Collected data:
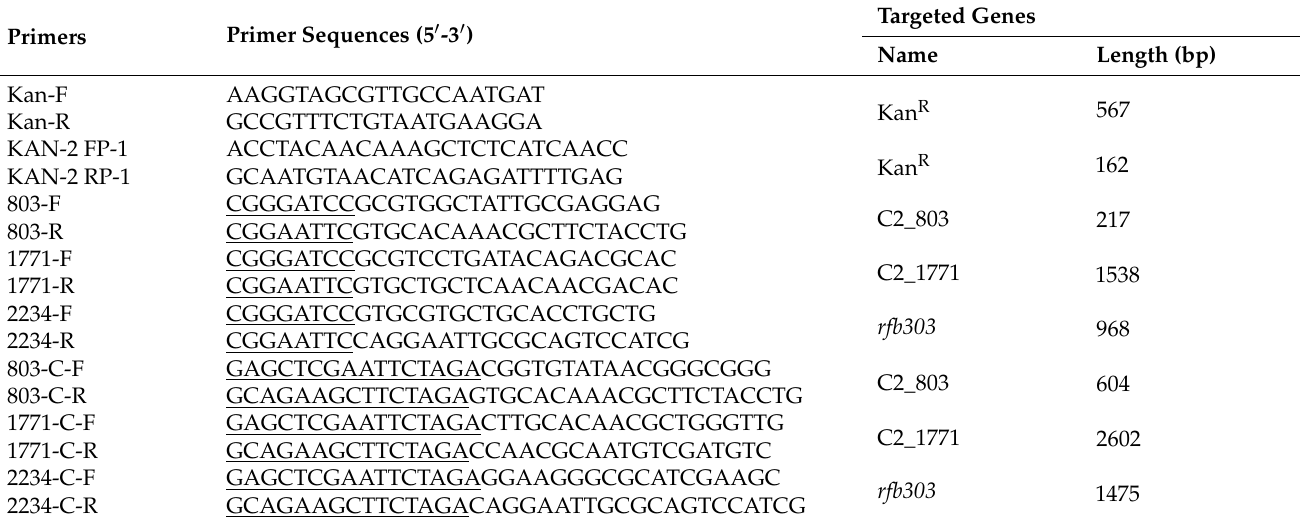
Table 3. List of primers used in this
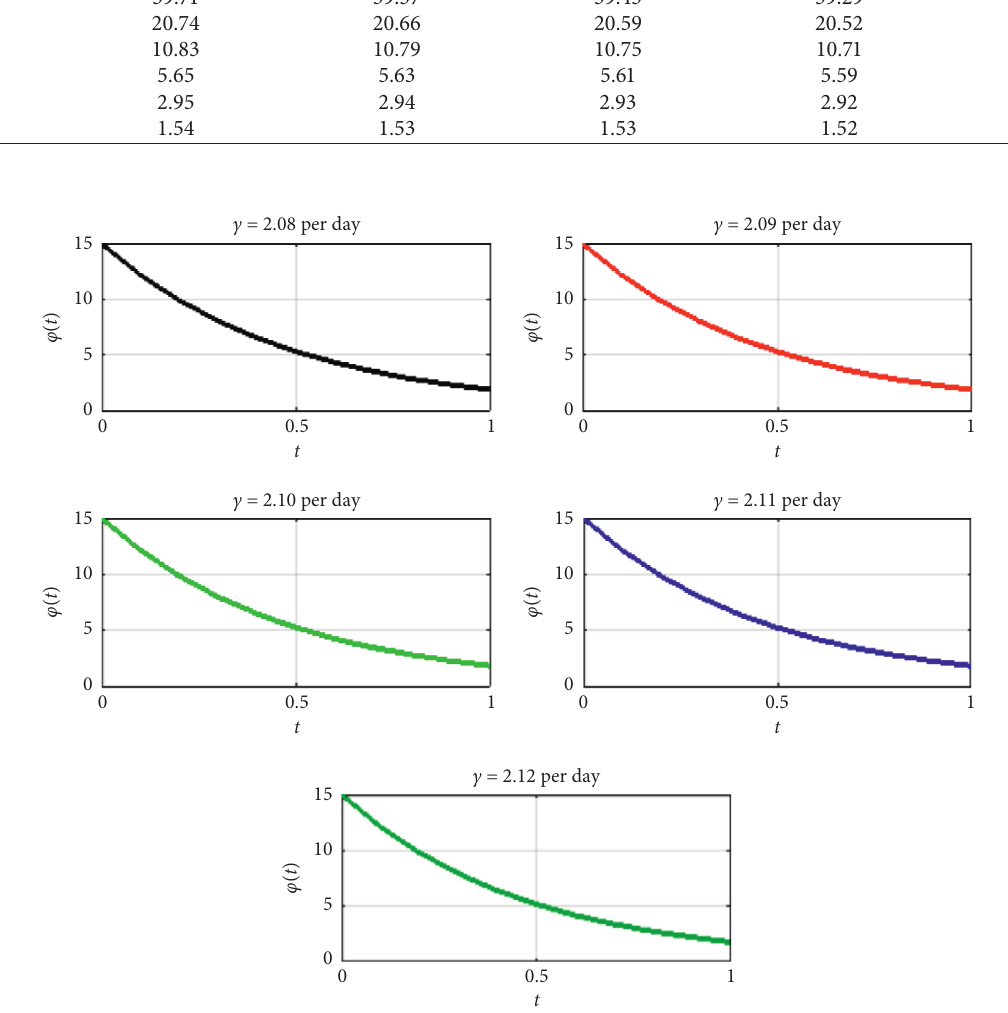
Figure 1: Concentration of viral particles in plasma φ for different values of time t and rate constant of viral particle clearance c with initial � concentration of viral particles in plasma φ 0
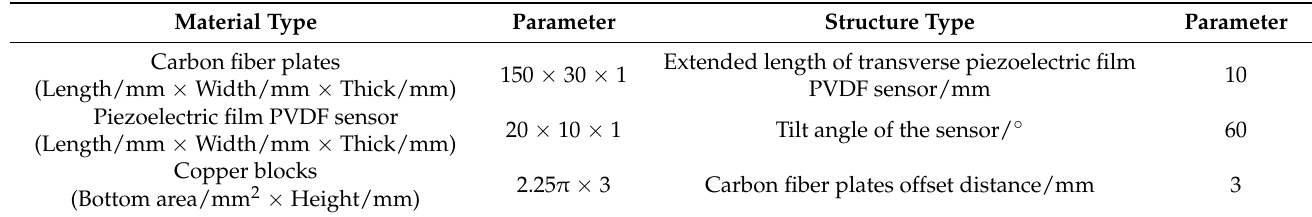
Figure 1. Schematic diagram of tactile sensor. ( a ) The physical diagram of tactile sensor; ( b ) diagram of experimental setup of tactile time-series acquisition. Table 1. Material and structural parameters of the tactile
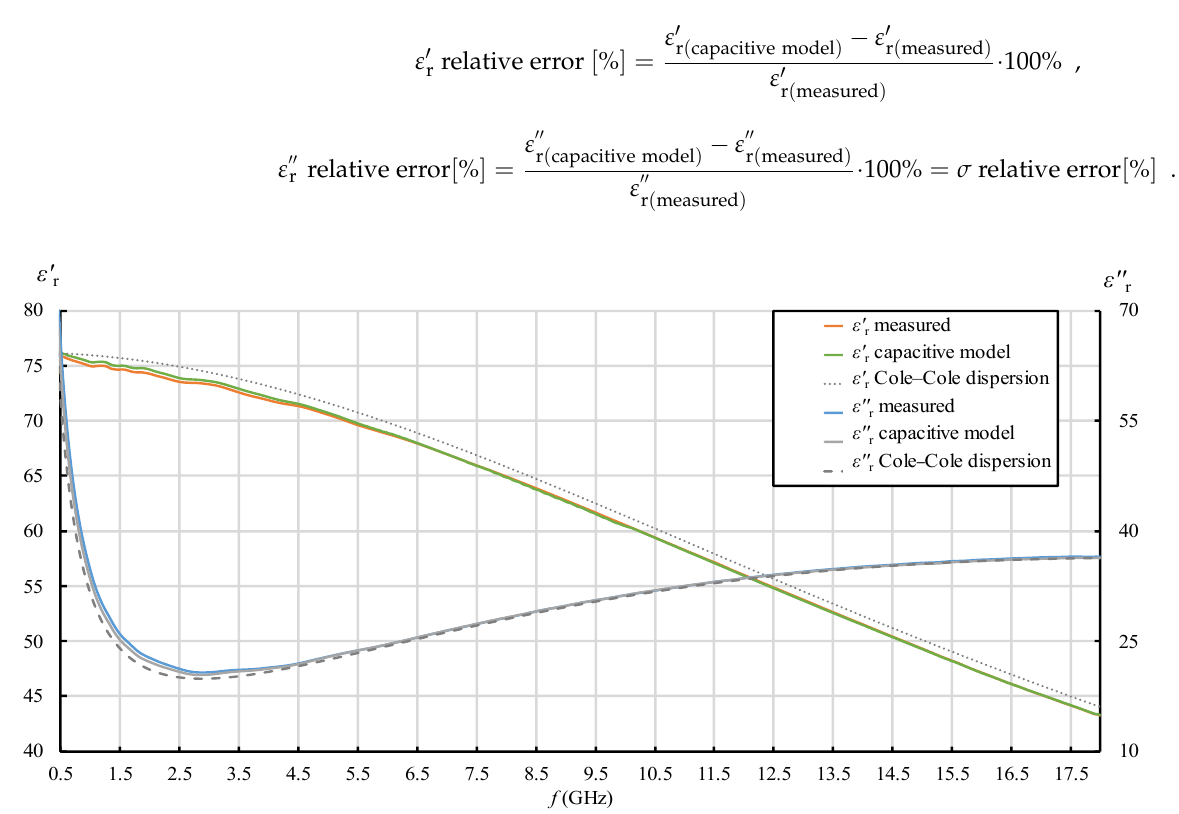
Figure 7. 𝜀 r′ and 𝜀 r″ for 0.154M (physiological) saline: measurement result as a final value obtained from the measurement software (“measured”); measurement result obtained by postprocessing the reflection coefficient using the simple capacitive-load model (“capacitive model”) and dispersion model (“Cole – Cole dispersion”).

Task to carry out: Copy each line of the listing that contains the string "Table".

Solution to this task:
Table 3. List of primers used in this
Figure 1. Schematic diagram of tactile sensor. ( a ) The physical diagram of tactile sensor; ( b ) diagram of experimental setup of tactile time-series acquisition. Table 1. Material and structural parameters of the tactile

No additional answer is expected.